El Pentágono anunció en un comunicado que Caine y David L. Isom, miembro de los Navy SEAL y asesor principal de Caine, visitarán el territorio estadounidense donde se cree que se encuentran desplegados la mayoría de los 10.000 soldados estadounidenses en el Caribe. El viaje se produce en medio de la creciente preocupación por posibles ataques estadounidenses contra objetivos en territorio venezolano.
Estados Unidos ha llevado a cabo ataques letales contra supuestos barcos que transportan drogas en el Mar Caribe y ha desplegado el USS Gerald R. Ford, el portaaviones más grande del mundo, en la región y ha criticado al presidente de Venezuela, Nicolás Maduro, por sus vínculos con los cárteles de la droga que utilizan territorio venezolano para enviar drogas.
Si bien el presidente Donald Trump ha declarado estar abierto a la posibilidad de hablar directamente con Maduro, también ha amenazado con ataques en territorio venezolano. El gobierno de Trump se niega a reconocer a Maduro como jefe de Estado de Venezuela y ha ofrecido una recompensa de 50 millones de dólares por el líder autócrata por narcoterrorismo.
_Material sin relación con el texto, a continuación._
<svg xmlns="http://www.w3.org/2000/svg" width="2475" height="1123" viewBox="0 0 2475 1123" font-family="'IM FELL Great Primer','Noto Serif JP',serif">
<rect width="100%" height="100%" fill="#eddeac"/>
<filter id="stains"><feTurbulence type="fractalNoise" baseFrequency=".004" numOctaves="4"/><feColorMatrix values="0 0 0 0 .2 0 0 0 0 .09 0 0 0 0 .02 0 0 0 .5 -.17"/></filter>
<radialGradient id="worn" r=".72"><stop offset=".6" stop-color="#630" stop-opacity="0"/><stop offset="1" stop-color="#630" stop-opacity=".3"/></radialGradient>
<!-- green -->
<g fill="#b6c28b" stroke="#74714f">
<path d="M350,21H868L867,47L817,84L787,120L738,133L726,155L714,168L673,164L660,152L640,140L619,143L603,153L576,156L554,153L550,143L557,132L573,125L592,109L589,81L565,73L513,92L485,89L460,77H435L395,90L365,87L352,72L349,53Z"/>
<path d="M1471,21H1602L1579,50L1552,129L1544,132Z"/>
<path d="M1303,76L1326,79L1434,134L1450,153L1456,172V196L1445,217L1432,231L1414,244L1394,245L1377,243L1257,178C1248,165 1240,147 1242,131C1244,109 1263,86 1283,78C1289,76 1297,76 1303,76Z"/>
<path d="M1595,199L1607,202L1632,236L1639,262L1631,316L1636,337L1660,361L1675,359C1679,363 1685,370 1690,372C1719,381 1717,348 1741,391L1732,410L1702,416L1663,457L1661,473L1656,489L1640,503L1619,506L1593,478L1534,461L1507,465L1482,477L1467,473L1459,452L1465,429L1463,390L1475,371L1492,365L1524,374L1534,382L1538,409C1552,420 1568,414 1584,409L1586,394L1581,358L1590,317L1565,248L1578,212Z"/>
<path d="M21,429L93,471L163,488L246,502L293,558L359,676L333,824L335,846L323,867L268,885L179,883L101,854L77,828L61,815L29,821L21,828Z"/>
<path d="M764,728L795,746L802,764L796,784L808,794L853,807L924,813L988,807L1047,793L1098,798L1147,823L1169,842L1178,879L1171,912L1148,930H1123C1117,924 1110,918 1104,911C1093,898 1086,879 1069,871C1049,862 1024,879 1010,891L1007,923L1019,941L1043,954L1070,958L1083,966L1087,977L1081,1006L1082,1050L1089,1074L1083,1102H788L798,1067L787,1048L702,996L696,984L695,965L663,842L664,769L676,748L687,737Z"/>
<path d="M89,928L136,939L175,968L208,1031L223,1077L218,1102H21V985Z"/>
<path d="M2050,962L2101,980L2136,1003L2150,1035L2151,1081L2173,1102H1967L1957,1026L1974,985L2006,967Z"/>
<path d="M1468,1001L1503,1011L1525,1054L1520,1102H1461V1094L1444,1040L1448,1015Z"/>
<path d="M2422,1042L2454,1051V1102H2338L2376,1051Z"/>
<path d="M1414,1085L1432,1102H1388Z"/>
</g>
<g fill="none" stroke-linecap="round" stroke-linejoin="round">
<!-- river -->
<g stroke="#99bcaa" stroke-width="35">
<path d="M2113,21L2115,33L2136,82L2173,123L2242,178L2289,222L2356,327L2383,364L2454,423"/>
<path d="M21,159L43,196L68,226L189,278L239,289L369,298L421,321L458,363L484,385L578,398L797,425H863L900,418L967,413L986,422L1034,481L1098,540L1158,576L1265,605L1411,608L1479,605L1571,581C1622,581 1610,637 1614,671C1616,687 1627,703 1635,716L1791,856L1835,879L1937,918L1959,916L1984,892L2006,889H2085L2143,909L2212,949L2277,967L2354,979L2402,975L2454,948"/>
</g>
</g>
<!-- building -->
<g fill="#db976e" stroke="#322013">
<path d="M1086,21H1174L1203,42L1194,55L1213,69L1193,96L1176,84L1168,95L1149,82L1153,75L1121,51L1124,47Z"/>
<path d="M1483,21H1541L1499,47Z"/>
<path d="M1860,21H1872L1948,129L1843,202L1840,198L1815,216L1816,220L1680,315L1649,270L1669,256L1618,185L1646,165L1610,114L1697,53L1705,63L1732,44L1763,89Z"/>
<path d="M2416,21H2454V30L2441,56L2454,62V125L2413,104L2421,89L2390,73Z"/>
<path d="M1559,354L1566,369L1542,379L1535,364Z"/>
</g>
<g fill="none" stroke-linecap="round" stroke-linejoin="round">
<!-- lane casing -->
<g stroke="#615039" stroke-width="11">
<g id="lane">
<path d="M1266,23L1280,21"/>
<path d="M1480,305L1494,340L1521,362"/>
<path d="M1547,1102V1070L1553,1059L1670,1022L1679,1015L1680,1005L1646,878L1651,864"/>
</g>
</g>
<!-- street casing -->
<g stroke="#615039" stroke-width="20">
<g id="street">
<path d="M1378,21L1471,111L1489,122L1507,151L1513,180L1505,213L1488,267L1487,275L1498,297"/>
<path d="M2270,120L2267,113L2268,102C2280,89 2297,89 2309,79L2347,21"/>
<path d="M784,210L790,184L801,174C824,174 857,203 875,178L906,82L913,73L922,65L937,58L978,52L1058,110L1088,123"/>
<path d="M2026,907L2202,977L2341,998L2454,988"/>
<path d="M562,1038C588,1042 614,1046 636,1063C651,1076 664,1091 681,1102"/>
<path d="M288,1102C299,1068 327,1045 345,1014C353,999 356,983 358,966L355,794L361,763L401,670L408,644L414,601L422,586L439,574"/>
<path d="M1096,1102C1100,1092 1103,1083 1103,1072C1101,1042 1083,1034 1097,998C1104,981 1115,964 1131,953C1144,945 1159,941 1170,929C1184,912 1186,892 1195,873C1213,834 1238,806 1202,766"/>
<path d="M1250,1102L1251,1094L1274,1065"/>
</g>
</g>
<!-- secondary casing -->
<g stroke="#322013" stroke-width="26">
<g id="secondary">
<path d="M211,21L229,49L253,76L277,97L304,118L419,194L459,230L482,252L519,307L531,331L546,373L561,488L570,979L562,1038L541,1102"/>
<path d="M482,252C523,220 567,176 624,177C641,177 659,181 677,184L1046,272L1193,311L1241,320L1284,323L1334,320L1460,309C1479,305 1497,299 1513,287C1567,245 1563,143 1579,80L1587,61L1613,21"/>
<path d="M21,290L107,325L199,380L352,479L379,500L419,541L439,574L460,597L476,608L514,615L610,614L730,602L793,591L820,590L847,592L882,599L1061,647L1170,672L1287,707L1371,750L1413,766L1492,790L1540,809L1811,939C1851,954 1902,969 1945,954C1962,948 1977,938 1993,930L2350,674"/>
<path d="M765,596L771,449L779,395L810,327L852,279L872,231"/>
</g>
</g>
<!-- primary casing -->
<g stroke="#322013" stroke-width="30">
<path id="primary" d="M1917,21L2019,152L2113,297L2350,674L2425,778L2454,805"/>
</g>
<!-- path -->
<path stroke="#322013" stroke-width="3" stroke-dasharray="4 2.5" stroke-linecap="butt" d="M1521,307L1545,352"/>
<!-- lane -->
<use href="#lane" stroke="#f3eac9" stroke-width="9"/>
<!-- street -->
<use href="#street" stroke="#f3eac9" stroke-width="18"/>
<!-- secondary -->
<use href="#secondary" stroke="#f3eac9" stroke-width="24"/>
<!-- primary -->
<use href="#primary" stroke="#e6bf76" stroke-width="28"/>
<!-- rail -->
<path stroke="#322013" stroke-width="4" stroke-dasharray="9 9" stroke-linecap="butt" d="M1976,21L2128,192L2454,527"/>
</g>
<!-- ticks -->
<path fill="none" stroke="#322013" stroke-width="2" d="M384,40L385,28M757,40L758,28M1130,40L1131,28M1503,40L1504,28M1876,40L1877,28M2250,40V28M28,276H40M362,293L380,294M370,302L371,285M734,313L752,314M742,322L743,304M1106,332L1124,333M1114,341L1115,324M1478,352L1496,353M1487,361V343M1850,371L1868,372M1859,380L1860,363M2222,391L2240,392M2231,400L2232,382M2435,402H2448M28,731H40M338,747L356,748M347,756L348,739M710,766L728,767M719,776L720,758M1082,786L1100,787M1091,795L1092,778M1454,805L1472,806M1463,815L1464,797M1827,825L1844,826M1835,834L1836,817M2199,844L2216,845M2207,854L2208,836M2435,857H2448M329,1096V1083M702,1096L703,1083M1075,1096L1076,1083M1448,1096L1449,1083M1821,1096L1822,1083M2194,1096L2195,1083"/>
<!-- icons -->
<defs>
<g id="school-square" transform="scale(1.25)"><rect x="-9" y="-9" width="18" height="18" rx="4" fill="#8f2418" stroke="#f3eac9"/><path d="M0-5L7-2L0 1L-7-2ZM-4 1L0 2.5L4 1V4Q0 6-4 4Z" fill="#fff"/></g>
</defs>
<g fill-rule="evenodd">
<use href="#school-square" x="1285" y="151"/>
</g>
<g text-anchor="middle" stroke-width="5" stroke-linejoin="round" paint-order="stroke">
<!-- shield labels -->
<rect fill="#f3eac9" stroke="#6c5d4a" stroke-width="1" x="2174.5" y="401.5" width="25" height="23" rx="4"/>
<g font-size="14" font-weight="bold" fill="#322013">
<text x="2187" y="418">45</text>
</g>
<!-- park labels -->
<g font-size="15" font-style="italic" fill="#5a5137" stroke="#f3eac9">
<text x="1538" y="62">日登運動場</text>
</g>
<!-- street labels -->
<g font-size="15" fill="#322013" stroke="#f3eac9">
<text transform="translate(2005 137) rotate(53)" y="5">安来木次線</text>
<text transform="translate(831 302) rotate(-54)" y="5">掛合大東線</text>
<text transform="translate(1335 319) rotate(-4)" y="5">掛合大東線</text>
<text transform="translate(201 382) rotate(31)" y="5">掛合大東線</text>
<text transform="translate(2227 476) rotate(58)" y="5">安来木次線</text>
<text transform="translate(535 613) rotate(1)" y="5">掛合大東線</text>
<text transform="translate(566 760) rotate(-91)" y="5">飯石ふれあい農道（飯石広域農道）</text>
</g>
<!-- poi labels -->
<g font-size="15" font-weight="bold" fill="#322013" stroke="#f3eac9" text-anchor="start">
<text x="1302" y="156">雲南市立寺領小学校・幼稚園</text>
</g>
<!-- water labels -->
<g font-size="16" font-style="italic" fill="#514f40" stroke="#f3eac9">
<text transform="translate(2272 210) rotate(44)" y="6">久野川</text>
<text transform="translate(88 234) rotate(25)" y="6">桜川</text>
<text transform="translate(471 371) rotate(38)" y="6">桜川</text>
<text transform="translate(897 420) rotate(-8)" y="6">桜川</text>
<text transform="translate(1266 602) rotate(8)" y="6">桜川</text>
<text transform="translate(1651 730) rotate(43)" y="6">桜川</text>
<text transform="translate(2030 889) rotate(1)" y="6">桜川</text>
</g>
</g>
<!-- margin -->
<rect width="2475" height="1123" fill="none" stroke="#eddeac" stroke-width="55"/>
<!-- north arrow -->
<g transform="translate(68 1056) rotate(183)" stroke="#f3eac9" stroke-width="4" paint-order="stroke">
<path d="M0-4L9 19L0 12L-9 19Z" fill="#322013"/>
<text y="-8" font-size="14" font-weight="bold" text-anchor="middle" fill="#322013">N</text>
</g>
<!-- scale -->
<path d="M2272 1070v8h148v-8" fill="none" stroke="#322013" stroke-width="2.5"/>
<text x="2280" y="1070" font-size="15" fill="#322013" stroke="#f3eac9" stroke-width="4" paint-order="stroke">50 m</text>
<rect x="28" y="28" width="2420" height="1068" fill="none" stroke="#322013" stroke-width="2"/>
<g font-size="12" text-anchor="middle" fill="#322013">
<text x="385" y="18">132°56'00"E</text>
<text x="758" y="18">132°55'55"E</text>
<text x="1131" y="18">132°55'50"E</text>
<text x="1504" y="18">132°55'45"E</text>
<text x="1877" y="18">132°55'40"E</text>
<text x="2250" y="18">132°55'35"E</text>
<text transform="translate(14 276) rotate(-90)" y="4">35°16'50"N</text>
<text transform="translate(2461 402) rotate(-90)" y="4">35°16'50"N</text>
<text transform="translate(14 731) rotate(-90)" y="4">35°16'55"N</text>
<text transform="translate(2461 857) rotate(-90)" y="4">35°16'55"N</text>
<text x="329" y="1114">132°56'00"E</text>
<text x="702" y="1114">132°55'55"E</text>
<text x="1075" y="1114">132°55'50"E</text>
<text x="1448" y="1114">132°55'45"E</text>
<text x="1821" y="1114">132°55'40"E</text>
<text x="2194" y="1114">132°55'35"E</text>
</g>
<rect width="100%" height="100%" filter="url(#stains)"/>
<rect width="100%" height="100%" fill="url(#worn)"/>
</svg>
El presidente brasileño, Luiz Inácio Lula da Silva, dijo a los periodistas al final de la cumbre del Grupo de los 20 que planea contactar a Trump para expresar su preocupación por la acumulación militar estadounidense cerca de Venezuela, advirtiendo que las actividades podrían desestabilizar América del Sur.
«No hay ninguna razón para una guerra ahora mismo. No debemos repetir el error cometido en la guerra entre Rusia y Ucrania», afirmó, añadiendo que debe llegar una solución antes de cualquier escalada.
Varias aerolíneas cancelaron vuelos hacia y desde Venezuela en respuesta a una advertencia del sábado de la Administración Federal de Aviación de Estados Unidos sobre el “empeoramiento de la situación de seguridad y la intensificación de la actividad militar en Venezuela”, lo que alimentó aún más las especulaciones sobre posibles operaciones estadounidenses.